▶ _Text provided_:
--*--
Published: 15 Dec 10 16:54 CET | Print version
Online: http://www.thelocal.de/money/20101215-31839.html

Worker's pay packets over the past decade have shrunk more in Germany than any other industrialised country, a report released Wednesday has found.

The Global Wage Report by the International Labor Organization – a United Nations agency in which workers, employers and governments are represented – found that gross wages fell 4.5 percent when adjusted for inflation, according to news magazine Der Spiegel.

Low wage growth has been widely credited for the competitiveness that has allowed Europe’s biggest economy to recover swiftly from the global downturn.

But the ILO challenged this idea, pointing out that the slump results from the increasing number of part-time jobs in Germany.

No other industrialised country experienced such a backslide, the report said. Of all the industrialised nations, Norway, Cyprus and Finland enjoyed the strongest wage growth, with Norway posting an increase of 25.1 percent.
--*--
▶ _Material shown_:
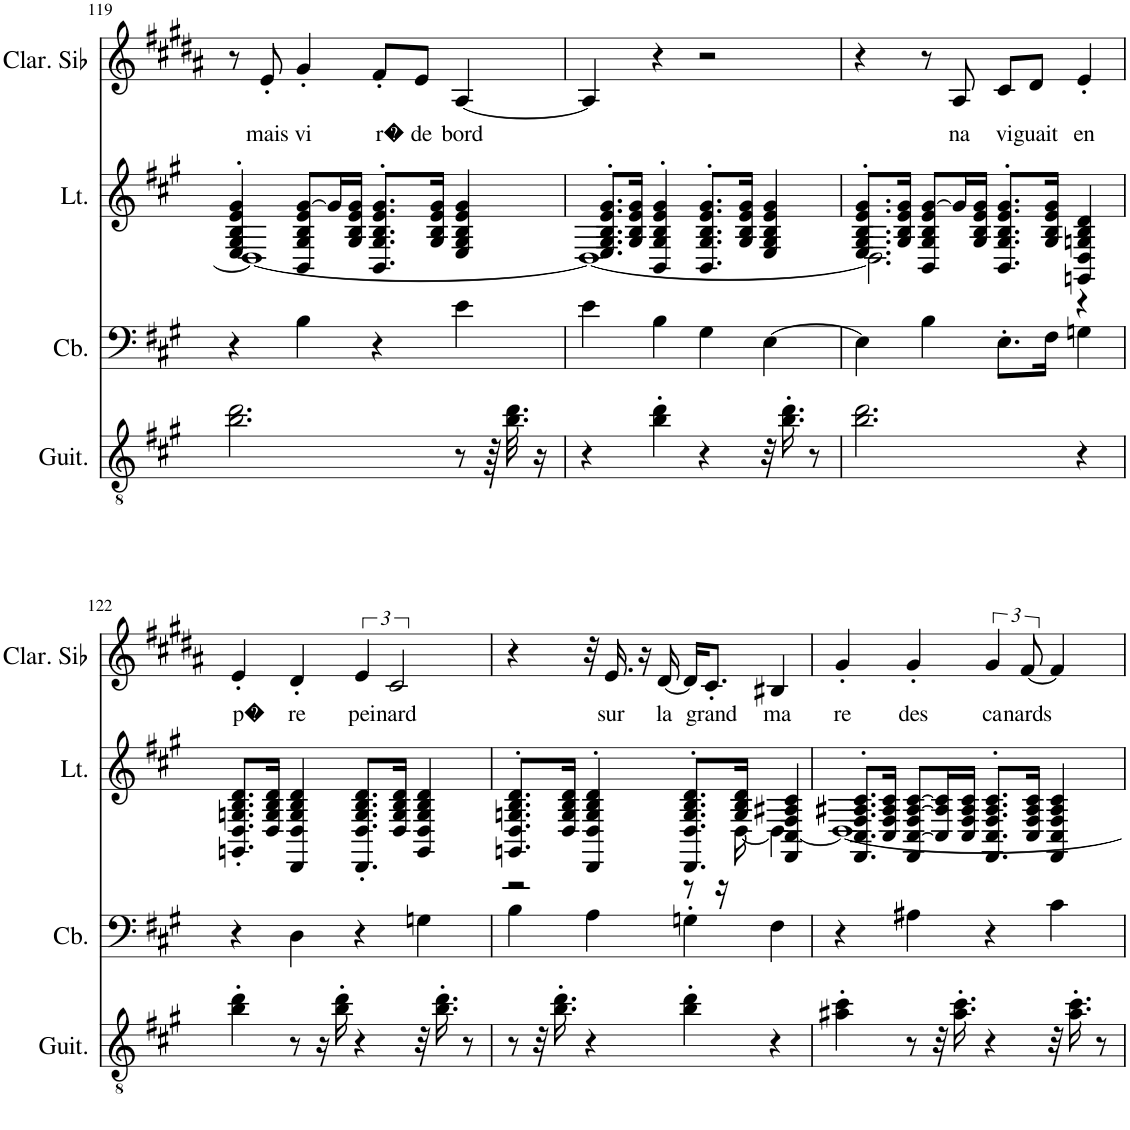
**kern	**kern	**kern	**kern	**text
*part4	*part3	*part2	*part1	*part1
*staff4	*staff3	*staff2	*staff1	*staff1
*I"Guitare acoustique, Gtr Jazz	*I"Contrebasse, CtreBass	*I"Luth, Gtr Acc	*I"Clarinette en Sib	*
*I'Guit.	*I'Cb.	*I'Lt.	*I'Clar. Sib	*
!!LO:PB:g=z
*clefGv2	*clefF4	*clefG2	*clefG2	*
*	*Trd7c12	*	*Trd1c2	*
*k[f#c#g#]	*k[f#c#g#]	*k[f#c#g#]	*k[f#c#g#d#a#]	*
*M4/4	*M4/4	*M4/4	*M4/4	*
=119	=119	=119	=119	=119
*	*	*^	*	*
2.b\ 2.dd\	4r	4E/' 4G#/' 4B/' 4e/' 4g#/'	1D_	8r	.
!	!	!	!	!	!LO:LY:b
.	.	.	.	8e'/	mais
!	!	!	!	!	!LO:LY:b
.	4B\	8BB/ 8G#/ 8B/ 8e/ [8g#/L	.	4g#'/	vi
.	.	16g#/L]	.	.	.
.	.	16G#/ 16B/ 16e/ 16g#/JJ	.	.	.
!	!	!	!	!	!LO:LY:b
.	4r	8.BB/' 8.G#/' 8.B/' 8.e/' 8.g#/'L	.	8f#'/L	r�
!	!	!	!	!	!LO:LY:b
.	.	.	.	8e/J	de
.	.	16G#/ 16B/ 16e/ 16g#/Jk	.	.	.
!	!	!	!	!	!LO:LY:b
8r	4e\	4E/ 4G#/ 4B/ 4e/ 4g#/	.	[4A#/	bord
64r	.	.	.	.	.
32.b\ 32.dd\	.	.	.	.	.
16r	.	.	.	.	.
=120	=120	=120	=120	=120	=120
4r	4e\	8.E/' 8.G#/' 8.B/' 8.e/' 8.g#/'L	1D_	4A#/]	.
.	.	16G#/ 16B/ 16e/ 16g#/Jk	.	.	.
4b\' 4dd\'	4B\	4BB/' 4G#/' 4B/' 4e/' 4g#/'	.	4r	.
4r	4G#\	8.BB/' 8.G#/' 8.B/' 8.e/' 8.g#/'L	.	2r	.
.	.	16G#/ 16B/ 16e/ 16g#/Jk	.	.	.
32r	[4E\	4E/ 4G#/ 4B/ 4e/ 4g#/	.	.	.
16.b\' 16.dd\'	.	.	.	.	.
8r	.	.	.	.	.
=121	=121	=121	=121	=121	=121
2.b\ 2.dd\	4E\]	8.E/' 8.G#/' 8.B/' 8.e/' 8.g#/'L	2.D\]	4r	.
.	.	16G#/ 16B/ 16e/ 16g#/Jk	.	.	.
.	4B\	8BB/ 8G#/ 8B/ 8e/ [8g#/L	.	8r	.
!	!	!	!	!	!LO:LY:b
.	.	16g#/L]	.	8A#/	na
.	.	16G#/ 16B/ 16e/ 16g#/JJ	.	.	.
!	!	!	!	!	!LO:LY:b
.	8.E'\L	8.BB/' 8.G#/' 8.B/' 8.e/' 8.g#/'L	.	8c#/L	vi
!	!	!	!	!	!LO:LY:b
.	.	.	.	8d#/J	guait
.	16F#\Jk	16G#/ 16B/ 16e/ 16g#/Jk	.	.	.
!	!	!	!	!	!LO:LY:b
4r	4Gn\	4GGn/ 4D/ 4Gn/ 4B/ 4d/	4r	4e'/	en
!!LO:LB:g=z
=122	=122	=122	=122	=122	=122
!	!	!	!	!	!LO:LY:b
*	*	*v	*v	*	*
4b\' 4dd\'	4r	8.GGn/' 8.D/' 8.Gn/' 8.B/' 8.d/'L	4e'/	p�
.	.	16D/ 16G/ 16B/ 16d/Jk	.	.
!	!	!	!	!LO:LY:b
8r	4D\	4DD/ 4D/ 4G/ 4B/ 4d/	4d#'/	re
16r	.	.	.	.
16b\' 16dd\'	.	.	.	.
!	!	!	!	!LO:LY:b
4r	4r	8.DD/' 8.D/' 8.G/' 8.B/' 8.d/'L	6e/	pei
!	!	!	!	!LO:LY:b
.	.	.	3c#/	nard
.	.	16D/ 16G/ 16B/ 16d/Jk	.	.
32r	4Gn\	4GG/ 4D/ 4G/ 4B/ 4d/	.	.
16.b\' 16.dd\'	.	.	.	.
8r	.	.	.	.
=123	=123	=123	=123	=123
*	*	*^	*	*
8r	4B\	8.GGn/' 8.D/' 8.Gn/' 8.B/' 8.d/'L	2r	4r	.
32r	.	.	.	.	.
16.b\' 16.dd\'	.	.	.	.	.
.	.	16D/ 16G/ 16B/ 16d/Jk	.	.	.
4r	4A\	4DD/' 4D/' 4G/' 4B/' 4d/'	.	32r	.
!	!	!	!	!	!LO:LY:b
.	.	.	.	16.e/	sur
.	.	.	.	16r	.
!	!	!	!	!	!LO:LY:b
.	.	.	.	[16d#/	la
4b\' 4dd\'	4Gn'\	8.DD/' 8.D/' 8.G/' 8.B/' 8.d/'L	8r	16d#/KL]	.
!	!	!	!	!	!LO:LY:b
.	.	.	.	8.c#'/J	grand
.	.	.	16r	.	.
.	.	16G/ 16B/ 16d/Jk	[16D\	.	.
!	!	!	!	!	!LO:LY:b
4r	4F#\	4FF#/ 4C#/ 4F#/ 4A#X/ 4c#/	4D\_	4B#X/	ma
=124	=124	=124	=124	=124	=124
!	!	!	!	!	!LO:LY:b
4a#X\' 4cc#\'	4r	8.FF#/' 8.C#/' 8.F#/' 8.A#X/' 8.c#/'L	1D_	4g#'/	re
.	.	16C#/ 16F#/ 16A#/ 16c#/Jk	.	.	.
!	!	!	!	!	!LO:LY:b
8r	4A#X\	8FF#/ [8C#/ 8F#/ [8A#/ [8c#/L	.	4g#'/	des
32r	.	16C#/] 16A#/] 16c#/]L	.	.	.
16.a#\' 16.cc#\'	.	.	.	.	.
.	.	16C#/ 16F#/ 16A#/ 16c#/JJ	.	.	.
!	!	!	!	!	!LO:LY:b
4r	4r	8.FF#/' 8.C#/' 8.F#/' 8.A#/' 8.c#/'L	.	6g#/	ca
!	!	!	!	!	!LO:LY:b
.	.	.	.	[12f#/	nards
.	.	16C#/ 16F#/ 16A#/ 16c#/Jk	.	.	.
32r	4c#\	4FF#/ 4C#/ 4F#/ 4A#/ 4c#/	.	4f#/]	.
16.a#\' 16.cc#\'	.	.	.	.	.
8r	.	.	.	.	.
*	*	*v	*v	*	*
=	=	=	=	=
*-	*-	*-	*-	*-
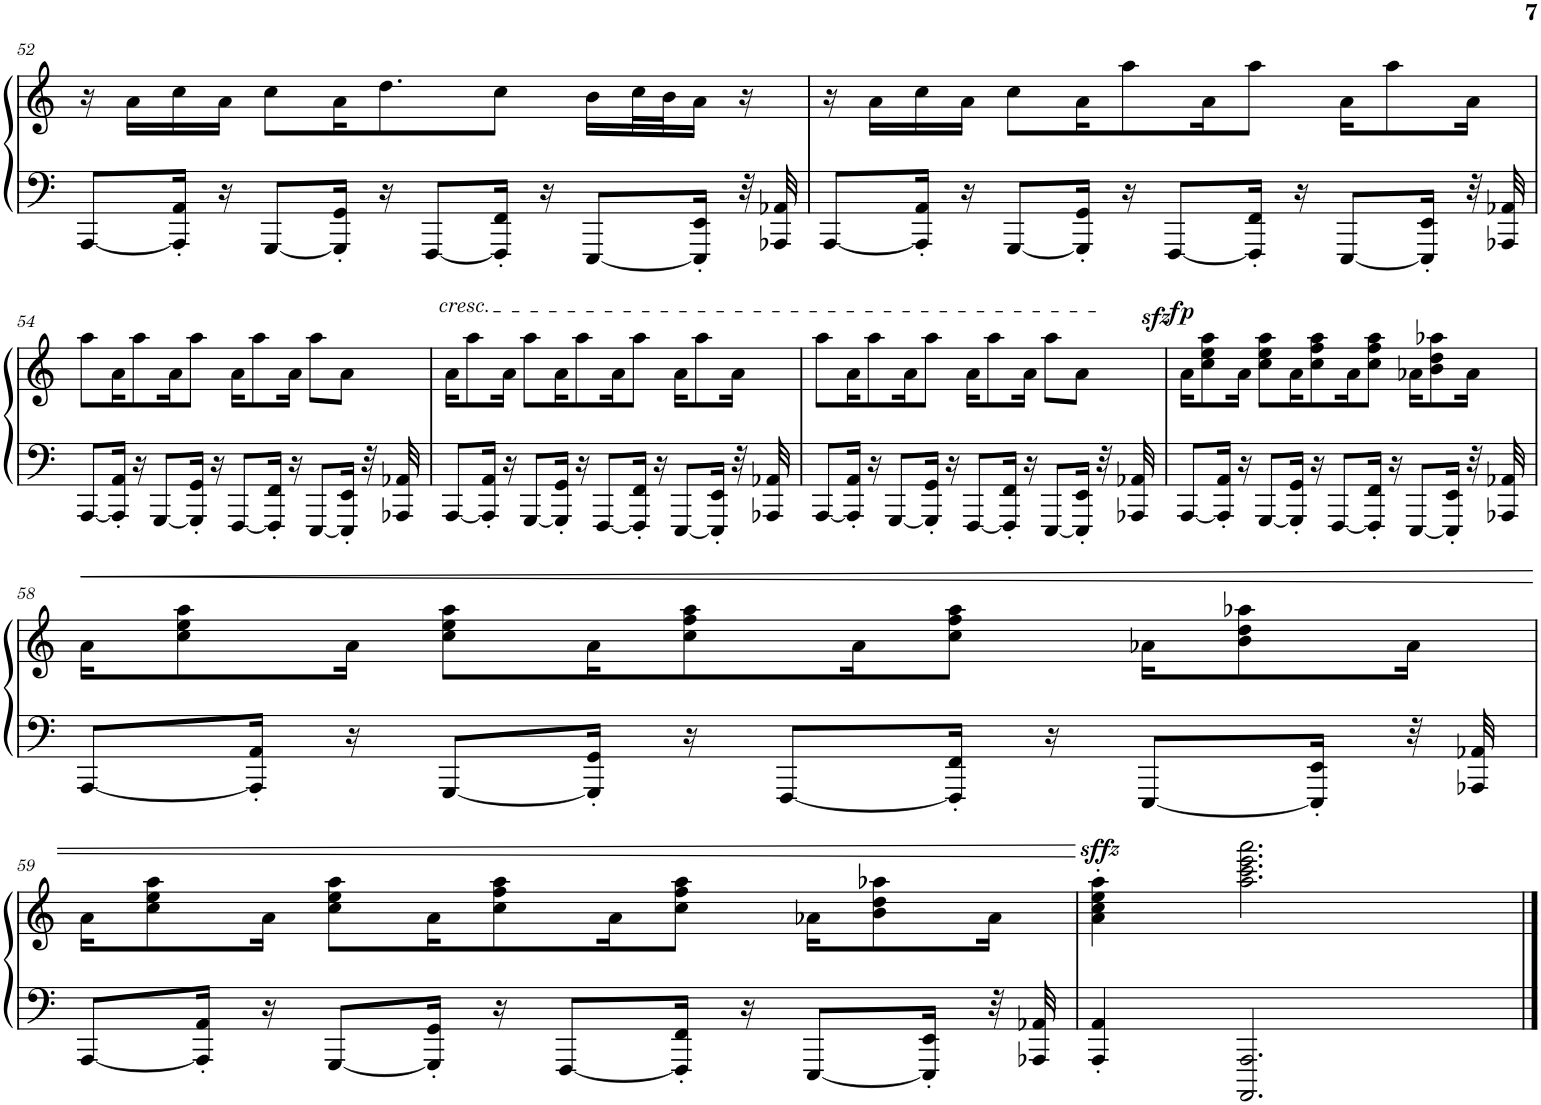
**kern	**kern	**dynam
*part1	*part1	*part1
*staff2	*staff1	*staff1/2
*I"Piano	*	*
*I'Pno.	*	*
!!LO:PB:g=z
*clefF4	*clefG2	*
*k[]	*k[]	*
*M4/4	*M4/4	*
=52	=52	=52
[8AAA/L	16r	.
.	16a\LL	.
16AAA/]' 16AA/'Jk	16cc\	.
16r	16a\JJ	.
[8GGG/L	8cc\L	.
16GGG/]' 16GG/'Jk	16a\K	.
16r	8.dd\	.
[8FFF/L	.	.
16FFF/]' 16FF/'Jk	8cc\J	.
16r	.	.
[8EEE/L	16b\LL	.
.	32cc\L	.
.	32b\J	.
16EEE/]' 16EE/'Jk	16a\JJ	.
32r	16r	.
32AAA-X/ 32AA-X/	.	.
=53	=53	=53
[8AAA/L	16r	.
.	16a\LL	.
16AAA/]' 16AA/'Jk	16cc\	.
16r	16a\JJ	.
[8GGG/L	8cc\L	.
16GGG/]' 16GG/'Jk	16a\K	.
16r	8aa\	.
[8FFF/L	.	.
.	16a\K	.
16FFF/]' 16FF/'Jk	8aa\J	.
16r	.	.
[8EEE/L	16a\KL	.
.	8aa\	.
16EEE/]' 16EE/'Jk	.	.
32r	16a\Jk	.
32AAA-X/ 32AA-X/	.	.
!!LO:LB:g=z
=54	=54	=54
[8AAA/L	8aa\L	.
16AAA/]' 16AA/'Jk	16a\K	.
16r	8aa\	.
[8GGG/L	.	.
.	16a\K	.
16GGG/]' 16GG/'Jk	8aa\J	.
16r	.	.
[8FFF/L	16a\KL	.
.	8aa\	.
16FFF/]' 16FF/'Jk	.	.
16r	16a\Jk	.
[8EEE/L	8aa\L	.
16EEE/]' 16EE/'Jk	8a\J	.
32r	.	.
32AAA-X/ 32AA-X/	.	.
=55	=55	=55
!	!LO:TX:a:i:t=cresc.	!
[8AAA/L	16a\KL	.
.	8aa\	.
16AAA/]' 16AA/'Jk	.	.
16r	16a\Jk	.
[8GGG/L	8aa\L	.
16GGG/]' 16GG/'Jk	16a\K	.
16r	8aa\	.
[8FFF/L	.	.
.	16a\K	.
16FFF/]' 16FF/'Jk	8aa\J	.
16r	.	.
[8EEE/L	16a\KL	.
.	8aa\	.
16EEE/]' 16EE/'Jk	.	.
32r	16a\Jk	.
32AAA-X/ 32AA-X/	.	.
=56	=56	=56
[8AAA/L	8aa\L	.
16AAA/]' 16AA/'Jk	16a\K	.
16r	8aa\	.
[8GGG/L	.	.
.	16a\K	.
16GGG/]' 16GG/'Jk	8aa\J	.
16r	.	.
[8FFF/L	16a\KL	.
.	8aa\	.
16FFF/]' 16FF/'Jk	.	.
16r	16a\Jk	.
[8EEE/L	8aa\L	.
16EEE/]' 16EE/'Jk	8azz>\J	.
32r	.	.
32AAA-X/ 32AA-X/	.	.
=57	=57	=57
!	!	!LO:DY:a
[8AAA/L	16a\KL	fp
.	8cc\ 8ee\ 8aa\	.
16AAA/]' 16AA/'Jk	.	.
16r	16a\Jk	.
[8GGG/L	8cc\ 8ee\ 8aa\L	.
16GGG/]' 16GG/'Jk	16a\K	.
16r	8cc\ 8ff\ 8aa\	.
[8FFF/L	.	.
.	16a\K	.
16FFF/]' 16FF/'Jk	8cc\ 8ff\ 8aa\J	.
16r	.	.
[8EEE/L	16a-X\KL	.
.	8b\ 8dd\ 8aa-X\	.
16EEE/]' 16EE/'Jk	.	.
32r	16a-\Jk	.
32AAA-X/ 32AA-X/	.	.
!!LO:LB:g=z
=58	=58	=58
!	!	!LO:HP:b
[8AAA/L	16a\KL	<
.	8cc\ 8ee\ 8aa\	.
16AAA/]' 16AA/'Jk	.	.
16r	16a\Jk	.
[8GGG/L	8cc\ 8ee\ 8aa\L	.
16GGG/]' 16GG/'Jk	16a\K	.
16r	8cc\ 8ff\ 8aa\	.
[8FFF/L	.	.
.	16a\K	.
16FFF/]' 16FF/'Jk	8cc\ 8ff\ 8aa\J	.
16r	.	.
[8EEE/L	16a-X\KL	.
.	8b\ 8dd\ 8aa-X\	.
16EEE/]' 16EE/'Jk	.	.
32r	16a-\Jk	.
32AAA-X/ 32AA-X/	.	.
!!LO:LB:g=z
=59	=59	=59
[8AAA/L	16a\KL	.
.	8cc\ 8ee\ 8aa\	.
16AAA/]' 16AA/'Jk	.	.
16r	16a\Jk	.
[8GGG/L	8cc\ 8ee\ 8aa\L	.
16GGG/]' 16GG/'Jk	16a\K	.
16r	8cc\ 8ff\ 8aa\	.
[8FFF/L	.	.
.	16a\K	.
16FFF/]' 16FF/'Jk	8cc\ 8ff\ 8aa\J	.
16r	.	.
[8EEE/L	16a-X\KL	.
.	8b\ 8dd\ 8aa-X\	.
16EEE/]' 16EE/'Jk	.	.
32r	16a-\Jk	.
32AAA-X/ 32AA-X/	.	.
.	.	[
=60	=60	=60
!	!	!LO:DY:a
4AAA/' 4AA/'	4a\' 4cc\' 4ee\' 4aa\'	sffz
2.AAAA/ 2.AAA/	2.aa\ 2.ccc\ 2.eee\ 2.aaa\	.
==	==	==
*-	*-	*-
--*--
▶ _Problem to solve_:
Please summarize the article on German wages, found above the listing, in two sentences.

▶ _Exercise answer_:
An International Labor Organization report found that over the past decade, pay in Germany shrank more than in any other industrialized country, with inflation-adjusted gross wages falling 4.5 percent, while Norway, Cyprus and Finland had the strongest wage growth, led by Norway's 25.1 percent increase. Low wage growth has been widely credited for the competitiveness behind Germany's swift recovery from the global downturn, but the ILO challenged this idea, pointing to the increasing number of part-time jobs as the cause of the slump.